I’d obviously trust men far more with the complex intricacies of gay life, but Heartstopper and Red, White and Royal Blue are both pretty clear about the lane they’re staying in: fluffy coming-out-focused YA for the former, silly sexy romance for the latter. There are limits to that, but there are limits to most gay media by virtue of the fact that most shows are not very good. I don’t buy that Glee, for instance, has some ineffable authentic gay essence that Heartstopper doesn’t that marks it as being written by a gay man, not even its heights of camp, homoeroticism and tone-deaf insanity. (Have you seen Law and Order? or House?).

Plus, gay men’s content is important to non-gay men for reasons that don’t boil down to, say, fetishisation. There’s a misogynistic flavour to the idea that women only write and want sexless, twee gay content, or that they exclusively use gay men as instruments to achieve some sort of feminine feelings-orgasm. Seeing attractive, interesting men with chemistry is a powerful thing; the idea that that immense energy, crackling with risk and impossibility, might actually realise itself? The idea that the beautiful, interesting men on screen might wrench their lives in a different direction, away from the thudding plot of straight romance and the tired, misogynistic routines straight desire is often stuck in, to reveal each other as newly shaped, newly vulnerable, newly sexual? Male homosexuality and homoeroticism are, counterintuitively, things in which women are deeply involved. They remake women’s lives, too. Women’s lives and ‘women’s’ lives; an oft-missed component of this whole thing is that neither Alice Oseman nor Casey McQuiston is a straight woman, they are both queer and nonbinary, and a substantial percentage of ‘woman’ fans of M/M content end up, well, not being women. There are teenage girls watching Heartstopper right now who will, God willing, be part of the graduating new gay guy cohort of 2027.
That is to say: I have a wide range of defences of Heartstopper and its popularity. Yet I still feel a little unsettled. But that feeling isn’t really about Heartstopper itself – it’s about the gay landscape in general, in books, TV, film, music, and elsewhere. Certain kinds of people are more palatable in marketing ‘representation’ than others – rich, cis, white, respectable, focused on Job-like gay suffering, or else squeaky-clean gay joy that might make straight people feel a little less bad about those slurs they said in 2011 – and women buy and read more books than men, so authors who aren’t gay men, or who promise to appeal to women better, make more money. I resent that. I don’t begrudge any straight woman her soaring joys, but I might begrudge her the greater cultural value of her time and money. And maybe I begrudge everyone else the greater value of their time and money, because I am the most important princess in the entire world, and people should just be focused on making media that I want.
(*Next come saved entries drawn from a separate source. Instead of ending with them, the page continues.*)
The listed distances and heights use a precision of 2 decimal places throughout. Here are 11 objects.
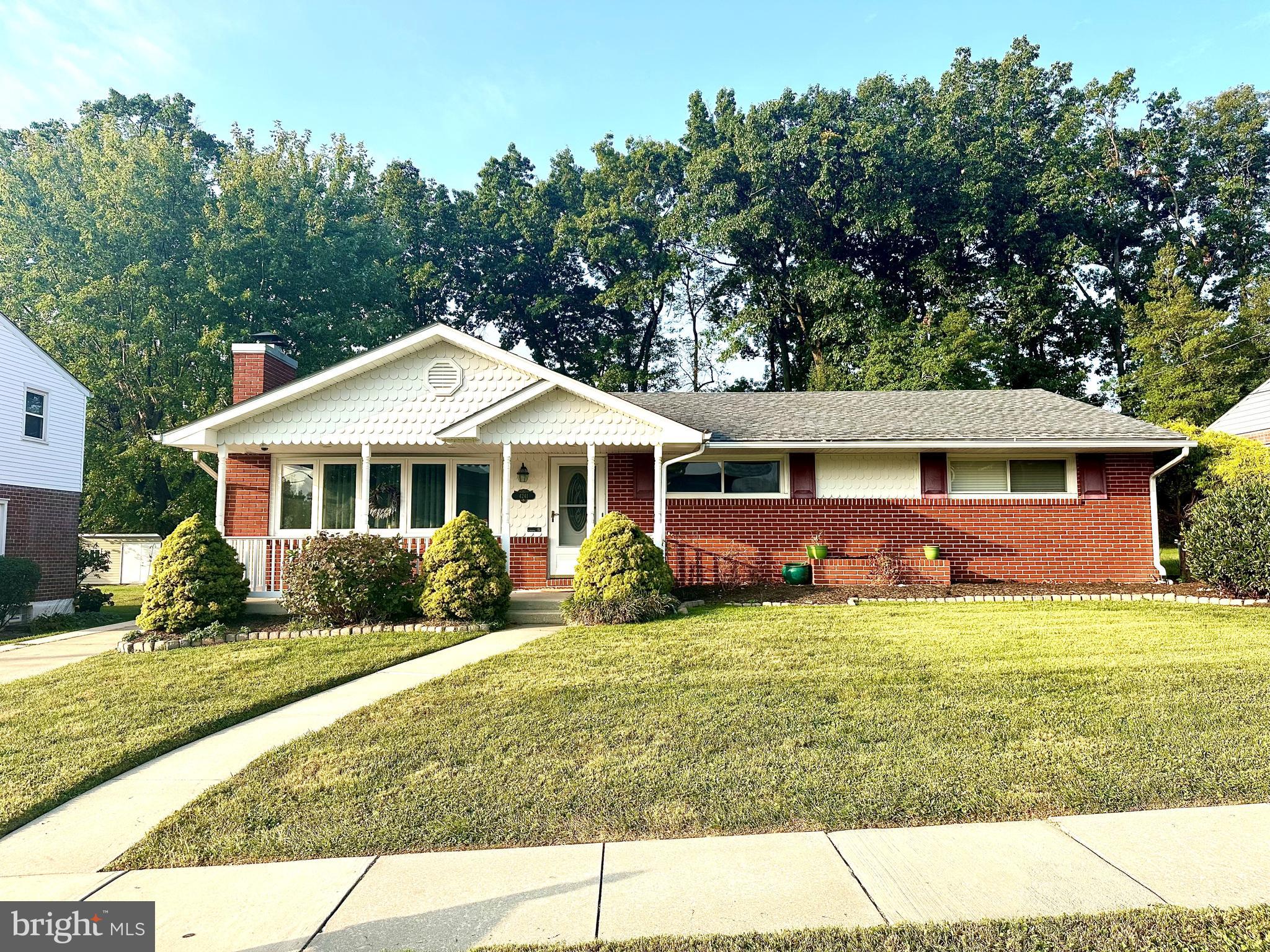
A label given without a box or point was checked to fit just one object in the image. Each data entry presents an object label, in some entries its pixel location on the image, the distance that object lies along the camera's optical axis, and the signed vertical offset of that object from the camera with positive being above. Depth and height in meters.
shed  22.20 -0.65
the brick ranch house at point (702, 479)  12.45 +0.98
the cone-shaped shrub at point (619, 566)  10.27 -0.50
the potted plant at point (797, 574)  12.85 -0.76
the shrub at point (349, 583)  10.00 -0.70
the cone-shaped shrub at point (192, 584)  9.79 -0.69
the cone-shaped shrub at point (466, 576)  10.09 -0.62
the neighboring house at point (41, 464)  14.58 +1.49
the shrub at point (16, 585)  13.04 -0.93
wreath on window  13.73 +0.59
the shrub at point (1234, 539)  10.53 -0.16
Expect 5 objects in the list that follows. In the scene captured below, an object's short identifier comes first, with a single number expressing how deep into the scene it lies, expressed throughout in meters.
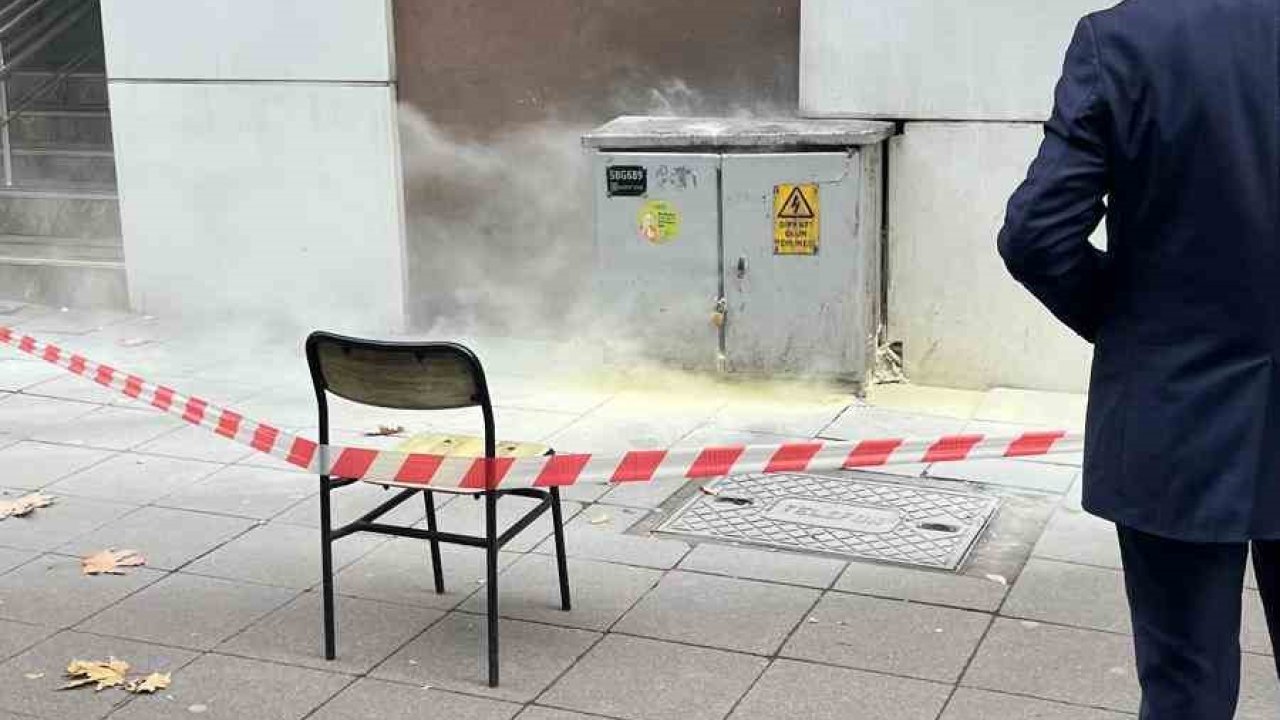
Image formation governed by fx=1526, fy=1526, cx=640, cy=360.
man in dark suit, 2.83
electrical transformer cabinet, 7.45
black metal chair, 4.29
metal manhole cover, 5.55
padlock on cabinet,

Joking aside, the omnipresence of certain types of ‘representation’, and of liberal platitudes about love and acceptance, can hide that we’re still in a state of fear and scarcity. Troye Sivan dancing with a bunch of identikit twinks still feels like news. Finding a gay show I like feels like a miracle. Going to a party where nobody is rude to me is still rare. Two gay guys got attacked in London last week. I want popular media to solve things. And it can’t. That’s the unease: people do not ever seem to love us, not even our own people, as much as they do the lovable boys. Watching so many people enjoy Heartstopper is inextricable from that grief.